A stuffy conference room is about as far away from a baseball field as you can get. The antiseptic nature of board rooms and what is thought to be the typical activity carried out in them could be easily described as “not baseball.”
In February or March in the Midwest however, the weather on the outside of these corporate looking and feeling bubbles can be as unpredictable as anything a stock market or profit sharing report could cook up.
Rather than finding one of these boys of summer in their natural environment, sometimes it is necessary to steal a room filled with a large, wooden table surrounded by chairs and audio video equipment to get a minute or two with one of them. At least this one has sports awards to cover the four walls like wallpaper and looks out over an area where basketball is practiced and played.
At Park, students come and go. They enroll and graduate. The same goes for athletes. They’ll get drafted now and again or play overseas. The future of what lies beyond Parkville may be a giant question mark looming, however what remains the same is each new faces emerge from all of the teams within the athletic program.
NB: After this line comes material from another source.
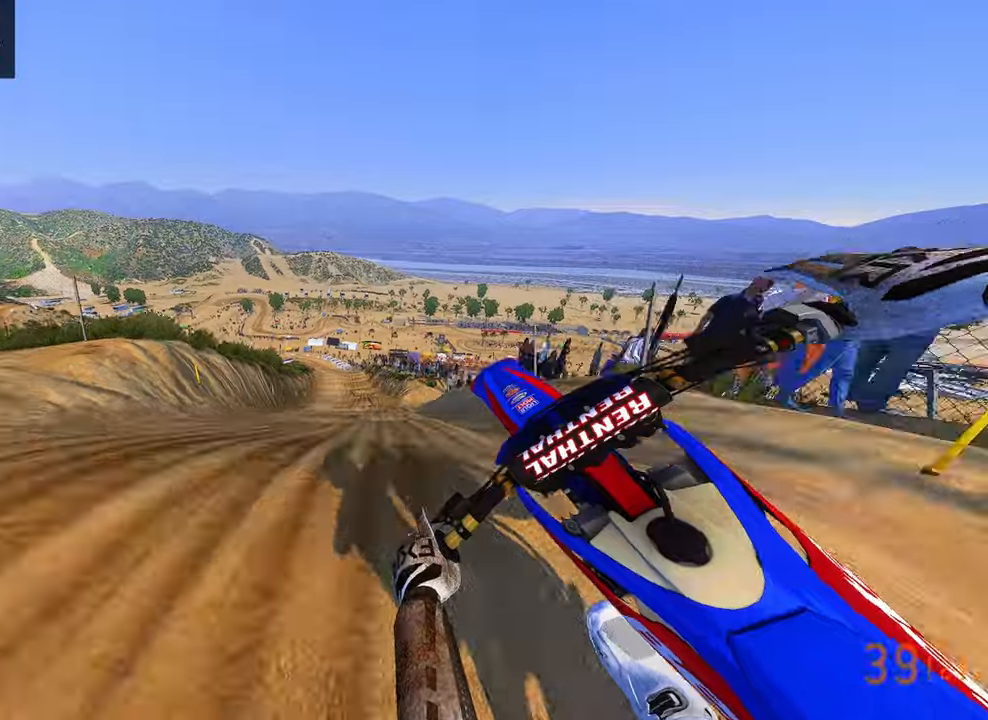
{"dt_ms": 500, "buttons": ["R2"], "left_stick": "up-left", "right_stick": "center", "button_events": [[34, "R3", "up"], [284, "R2", "down"], [367, "R3", "down"], [500, "R3", "up"]]}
Wes Moody strolls into a cramped conference room with a quiet confidence of someone who knows what he brings to the table and where he might be going. His shaved head is hidden under a wide-billed Park baseball hat, which is ready for warmer days under a catchers helmet and mask. You may not think it now, but in Missouri during the month of May it can actually get warm.
Talking about the weather can be one of the lowest common denominators in terms of conversation, but Moody is comfortable with talking about something he is accustomed to around these parts.